Update: Full analysis and everything you need at my github https://github.com/mexindian/Musical-chord-progressions

The Hooktheory.com database contains analyses of over 5000 songs*. These analyses are uploaded by users and allow for all these songs to be analyzed in bulk, as well as individually. One of these ‘all song’ analyses enables users to gather chord progressions on ALL songs (see the analysis file to see how i did it, using the hooktheory API and R). This allowed us to  create a Sankey visualization of all chord progressions in the Hooktheory database.

Check it out!


(If you prefer the dynamic version where you can play with the data, have a look at the following link: Click here!).

Explaining the figure a little bit: What interests us here is the type of chords used, regardless of the song’s scale, so that 1->5->6 in the figure above includes songs in key of C major that have the chord progression C->G->Am and songs in the key of A major that have A->E->F#m (if the songs have the same Roman numerals and are in the same relative major.  In reality, the API blends songs into rough categories regardless of the song’s mode, so it’s impossible to know for sure what we’re dealing with).

The chord progressions start from the left, and continue to the right. So for example, the transition 4->1->5->6 is one of the most popular ones… and is in fact present in 327 songs! Check em out!


In the API, chord probabilities are stated as a percent, such that the relative importance of each chord is known at each step (the normalization technique is not known). In their API, there were 29 chords available at the start of all progressions. For every subsequent transition, the number of chord options increases (which is expected), but for the purpose of this visualization, I only keep the original 29 chords for every transition for graphical purposes (I expect these 29 to be the most common anyway, so it’s not that much of a big deal). Also, since the thickness of the lines I’m plotting are in and of themselves probabilities, and the probability that you are on that chord is different, the “total thickness of each transition” isn’t the same. Very lazily, I just normalized all probabilities across each transition so that each transition “mega bar” is kind-of the same height. I’m sure there’s a better way to do it, the community is invited to improve!

My analysis is here, collaboration and/or remixing with attribution is welcome! (and if you improve the normalization method, please let me know and I’ll update this post).

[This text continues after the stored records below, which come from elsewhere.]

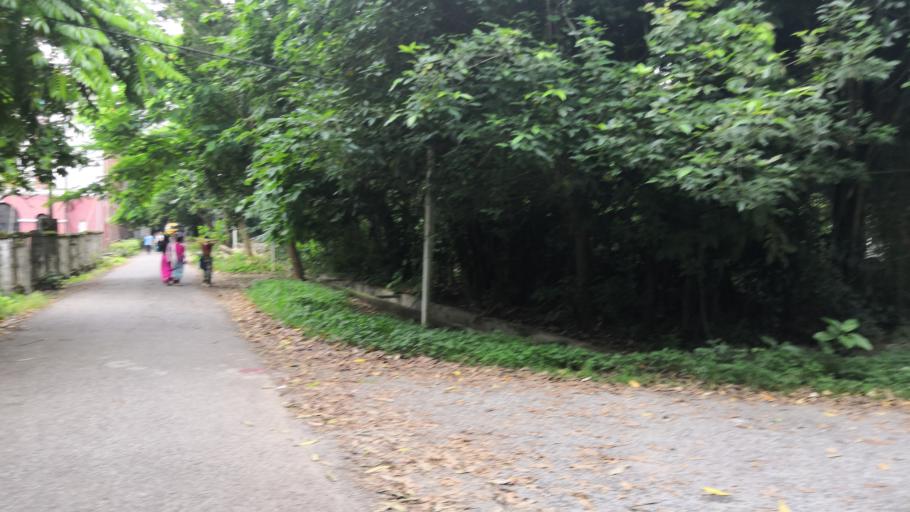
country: MM
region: Yangon
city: Yangon
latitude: 16.8296
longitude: 96.1334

Possible Legend (thanks to HertzDevil):

The numbers are as they are represented in the Trends search string, here in EBNF metasyntax:

(* Roman numerals *)

numeral = “1” | “2” | “3” | “4” | “5” | “6” | “7”;

(* Borrowed modes, from Dorian to Locrian *)

mode = “D” | “Y” | “L” | “M” | “b” | “C”;

(* Figured bass for triadic and seventh chords *)

inversion = “6” | “64” | “7” | “65” | “43” | “42”;

(* Functions available for applied chords *)

function = “4” | “5” | “7”;

(* Basic chords or borrowed chords in the relative Major key *)

simple-chord = [mode], numeral, [inversion];

(* Applied chords *)

applied-chord = function, [inversion], “/”, numeral;

(* Chord progressions for both the Trends page and the API *)

chord = simple-chord | applied-chord;

trends-progression = chord, {“.”, chord};

api-progression = chord, {“,”, chord};

Parting thoughts:


(thanks to Laure Belotti for editorial prowess)


EDIT: I’ve been getting great feedback on this post. Please check out the great conversations]4 and here. Giving credit where it’s due, turns out Axis of Evil wasn’t the first to talk about Chord-progression overusage, check out this dude. More credit where it’s due, turns out I wasn’t the first one to come up with this idea (great minds indeed…). And finally, I’m sure you nerds all checked out hooktheory, but take a look at these]8 resources also!


*EDIT2: Originally I was under the impression that the hooktheory database contained over 25000 songs… but a hooktheory admin clarified that in fact there’s just over 5000.